Scott Morrison stood beside the embattled Malcolm Turnbull until the end this week, only to emerge on Thursday morning as the so-called “compromise candidate” in a bitter leadership battle.
His leadership credentials had been discussed in the past, but as he stood beside Mr Turnbull on Wednesday, embracing him and pledging his loyalty during a press conference he seemed an unlikely leader at that point.
Yet after a series of extraordinary events, he is likely to end the week as Australia’s 30th prime minister.
Mr Morrison has been federal Treasurer since Mr Turnbull became Prime Minister in 2015.
Before that, he was Immigration and Border Protection Minister under Tony Abbott, having held that portfolio in opposition since 2009. In that role he made the phrase “stop the boats” his own.
Once in government, he became a divisive figure for instigating Operation Sovereign Borders, the military operation to prevent asylum seeker boats reaching Australian waters. The policy was contentious, but Mr Morrison was rock-solid in implementing it.
“Those who oppose those policies would like nothing more than for us to let down our guard again,” he told a NSW Liberal Party function in Sydney in 2014.
“It won’t happen. The government will never, ever move away from the policies that we know work.”
Mr Morrison entered parliament as the member for the southern Sydney seat of Cook in 2007, having started his working career in 1989 at the Property Council of Australia. From 2000-2004, he was the state director of the Liberal Party’s NSW branch, overseeing campaigns in the 2001 federal election and the 2003 NSW election.
In 2004, he became the inaugural director of Tourism Australia. He attracted controversy for approving and defending the controversial “So where the bloody hell are you?” national advertising campaign, featuring a young Lara Bingle.
Mr Morrison’s time at Tourism Australia ended in 2006, when he was sacked – apparently due to conflict with then tourism minister Fran Bailey. He was preselected as the Liberal candidate for Cook for the following year’s federal election, following the retirement of the previous member, Bruce Baird.
Mr Morrison grew up in beachside Bronte, in Sydney’s east. His father was a policeman and his mother worked in administrative positions; both were involved in their local church.
He and his wife, Jenny, have two daughters, Lily and Abbey. His official biography on the parliamentary website describes him as “a netball dad, a member of Shirelive church, No.1 ticket-holder of his beloved NRL Cronulla Sutherland Sharks and a big Tina Arena fan”.

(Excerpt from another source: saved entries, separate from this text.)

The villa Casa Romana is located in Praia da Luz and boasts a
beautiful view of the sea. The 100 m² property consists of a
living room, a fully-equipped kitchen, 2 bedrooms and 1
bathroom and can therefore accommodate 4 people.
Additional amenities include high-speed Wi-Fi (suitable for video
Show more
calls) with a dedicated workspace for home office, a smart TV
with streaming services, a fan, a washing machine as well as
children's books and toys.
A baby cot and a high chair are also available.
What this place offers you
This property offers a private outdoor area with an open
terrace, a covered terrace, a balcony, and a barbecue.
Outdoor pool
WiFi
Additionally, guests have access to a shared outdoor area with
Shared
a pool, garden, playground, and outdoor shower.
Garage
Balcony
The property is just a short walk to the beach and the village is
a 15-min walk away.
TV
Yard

Mr Morrison is an evangelical Christian who worships at a Hillsong-style Pentecostal church in Sydney. He is staunch in his defence of Christianity.

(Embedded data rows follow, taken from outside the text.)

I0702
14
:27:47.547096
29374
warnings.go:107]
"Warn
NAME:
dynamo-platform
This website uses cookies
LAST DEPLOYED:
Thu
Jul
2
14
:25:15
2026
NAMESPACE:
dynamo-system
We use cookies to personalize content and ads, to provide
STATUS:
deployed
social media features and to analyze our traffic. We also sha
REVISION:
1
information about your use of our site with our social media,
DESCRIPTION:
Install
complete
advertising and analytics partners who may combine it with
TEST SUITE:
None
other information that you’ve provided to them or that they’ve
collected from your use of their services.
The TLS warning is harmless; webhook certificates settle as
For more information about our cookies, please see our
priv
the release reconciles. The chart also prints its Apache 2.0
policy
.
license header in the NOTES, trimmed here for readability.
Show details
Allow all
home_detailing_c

“Where I think people are being offensive to religion in this country – whichever religion that might be, but particularly the one I and many other Christians subscribe to – well, we will just call it out and we will demand the same respect that people should provide to all religions,” he told Fairfax Media in an interview in December 2017.

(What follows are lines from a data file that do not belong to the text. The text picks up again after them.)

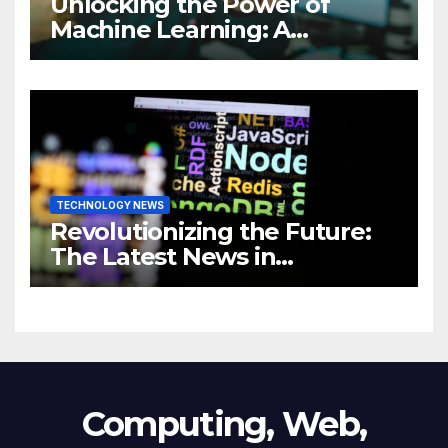
Unlocking the Power of
Machine Learning: A
Comprehensive Guide to
Revolutionizing Your
Business
TECHNOLOGY NEWS
Revolutionizing the Future:
The Latest News in
Technology
Computing, Web,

“It all starts when you allow religious freedoms [to be eroded], mockery to be made of your faith or your religious festivals. It always starts innocently and it’s always said it is just a joke – just like most discrimination does.”
In 2008, the day after Kevin Rudd’s national apology to indigenous Australians, Mr Morrison said in parliament that he felt “proud”.
“There is no doubt that our Indigenous population has been devastated by the inevitable clash of cultures that came with the arrival of the modern world in 1770 at Kurnell in my electorate,” he said.
In his maiden speech to parliament, Mr Morrison paid tribute to British anti-slavery figure William Wilberforce, and also to Desmond Tutu and U2 singer Bono for their humanitarian attitudes to suffering in Africa.